He is better known for his literary links with Botswana and Edinburgh.
But now, author Alexander McColl Smith has added Ardnamurchan to his list of places that inspire his work, with farmer Fergus Andrew Mactavish at the centre of his latest tale.
His story was revealed when Mr McColl Smith, one of the country’s most popular writers, visited Fort William yesterday.
The prolific author, who has written more than 100 titles, was in town to open the new Highland Bookshop in the town’s High Street.
Mr McColl Smith was welcomed by Kevin Ramage who co-owns the new store with Angus MacDonald from Roshven.
And he told the packed audience at the opening ceremony that the tale of Mactavish was inspired by the local area.
Mr McColl Smith said: “He was a sheep farmer from Ardgour on the peninsula who fell out with the council. So annoyed was he that he decided to betray his country to the Soviet Union.
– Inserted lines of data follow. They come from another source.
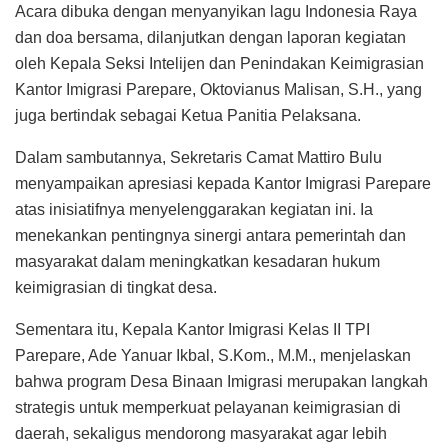
Acara dibuka dengan menyanyikan lagu Indonesia Raya
dan doa bersama, dilanjutkan dengan laporan kegiatan
oleh Kepala Seksi Intelijen dan Penindakan Keimigrasian
Kantor Imigrasi Parepare, Oktovianus Malisan, S.H., yang
juga bertindak sebagai Ketua Panitia Pelaksana.
Dalam sambutannya, Sekretaris Camat Mattiro Bulu
menyampaikan apresiasi kepada Kantor Imigrasi Parepare
atas inisiatifnya menyelenggarakan kegiatan ini. Ia
menekankan pentingnya sinergi antara pemerintah dan
masyarakat dalam meningkatkan kesadaran hukum
keimigrasian di tingkat desa.
Sementara itu, Kepala Kantor Imigrasi Kelas II TPI
Parepare, Ade Yanuar Ikbal, S.Kom., M.M., menjelaskan
bahwa program Desa Binaan Imigrasi merupakan langkah
strategis untuk memperkuat pelayanan keimigrasian di
daerah, sekaligus mendorong masyarakat agar lebih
“He told the Russians he could give them vital information about submarine activity and when the Soviet Embassy got in touch, he produced a copy of the Corran Ferry timetable!”
He explained: “Every Christmas I write little leaflets which I publish myself and Mactavish’s story is in one of those.”
The 68 year-old knows the Ardnamurchan peninsula well as he has a house in Morvern which he visits often.
“I’m very fond of this part of the world and come here regularly so I can write in peace and quiet.
“I love sailing and this is one of the best places for it.”
Mr McColl Smith said that his surroundings have inspired a lot of his books.
He was born in Botswana, the setting for his famous novels featuring the No 1 Ladies Detective Agency, owned by Mma Precious Ramotswe.
His episodic novel, 44 Scotland Street, is set in Edinburgh where he also has a home.
“I’ve just completed a book for youngsters called the Tobermory School Ship which sets off from this part of the world on a lot of adventures.
“I write more or less every day and like to get up really early to start work.
“If I’m facing a deadline, I can write between 3,000-4,000 words in a day.”
The busy author spent time in the store signing copies of his book and giving away leaflets of the tale of the local spy.
Mr Ramage said: “I’m delighted that Mr McColl Smith could come and open the shop. It was a bit of a rush to get everything ready in time, but everything has gone very well and I’m delighted that so many people came along.”